Los neurocientíficos le llamaron a este proceso autopreservación, el cual tiende a afectar a otras
áreas para sobrellevar el trauma. Regresando al ejemplo del corazón roto, en ese estado
normalmente nos vemos afligidos por una serie de problemas para concentrarnos o aprender, para
relacionarnos y mostrar (o recibir afecto); experimentamos síntomas de depresión, ansiedad y hasta
disociación entre cuerpo y mente (adormecimiento de una parte del cuerpo, etc.) o de mente y
mente (flashbacks, vivencia donde se está sin estar); encontramos dificultad para regular emociones
como la ira, el miedo o la tristeza; tendemos a exponernos constantemente a situaciones de riesgo y
autosabotajes, como cuando en un deadline de un trabajo importante decidimos dormir en vez de
invertir tiempo y energía en el proyecto; sentimos con especial potencia una mezcla de enojo, culpa,
vergüenza, ansiedad, estancamiento, incomprensión, codependencia, miedo al abandono,
frustración, fatiga crónica, etcétera.
En pocas palabras, nos encontramos rodeados de confusión, inocencia y vulnerabilidad debido a los
efectos de una vida interrumpida, una herida que parece nunca curarse. Y la realidad es que estas
experiencias traumáticas pueden ser irreversibles, ya que las nuevas experiencias se irán
adquiriendo dentro de un formato del sistema dañado de la alostasis. En consecuencia, el trauma
tendrá el poder de definir la existencia cuerpo-mente tanto de esa persona como de su descendencia.
Es decir que un trauma puede afectar hasta a cuatro generaciones abajo de la propia.
Toda esta información se ve actualmente apoyada por la epigenética (término acuñado por Conrad
Hal Waddington hace un poco más de 60 años), la cual se dedica a estudiar el conjunto de procesos
químicos que modifican el ADN sin alterar su secuencia. De acuerdo con las premisas básicas de la
epigenética, la constante interacción entre genes y ambiente crea bioquímicamente un mecanismo
que altera positiva o negativamente procesos moleculares (cambios hormonales, celulares,
sinápticos) así como la expresión genética y su devenir a futuro.
La realidad es que la expresión del genoma --es decir, el fenotipo-- cambiará según las experiencias
con el medio ambiente, y estos cambios epigenéticos se verán reflejados en la heredabilidad durante
la procreación de una persona. Esto se descubrió en 1997, cuando en un experimento con ratas,
separaron a dos madres con sus respectivas crías. A una de ellas la sometieron a estímulos
estresantes; a la otra, a estímulos de cuidados nutritivos.

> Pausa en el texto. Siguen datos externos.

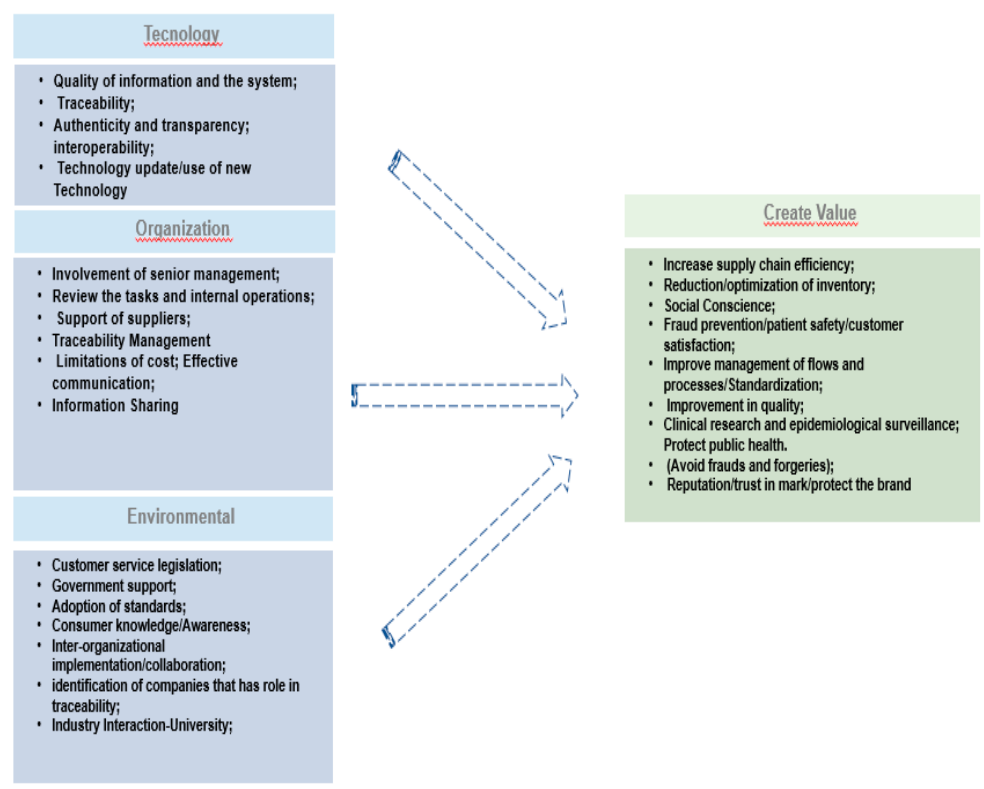
Figure 2. Research framework of the critical success factors for a drug traceability system (adapted from [31]).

Los resultados fueron sorprendentes: las
crías de la primera rata crecieron con la misma expresión del genoma estresante así como un
desarrollo cerebral menor, mientras que las de la segunda no mostraron ningún indicio de
anormalidad.
Fue entonces que a través de la neurociencia se aprendió a darle una representación válida (y por
supuesto científica) a la heredabilidad del trauma. Esto significaba que los sobrevivientes de un
genocidio, como los indígenas de América, los judíos en el Holocausto o los padres de los 43
estudiantes de Ayotzinapa, han sido capaces de transmitir el trauma a generaciones hasta el fin de
los tiempos.
Sin embargo, esta no había sido la primera vez que el término había entrado en el ámbito del
estudio de la psique. Los neurocientíficos se vieron obligados a utilizar un concepto similar al
empleado por Carl G. Jung, quien se encargó de fundar el término de "trauma intergeneracional".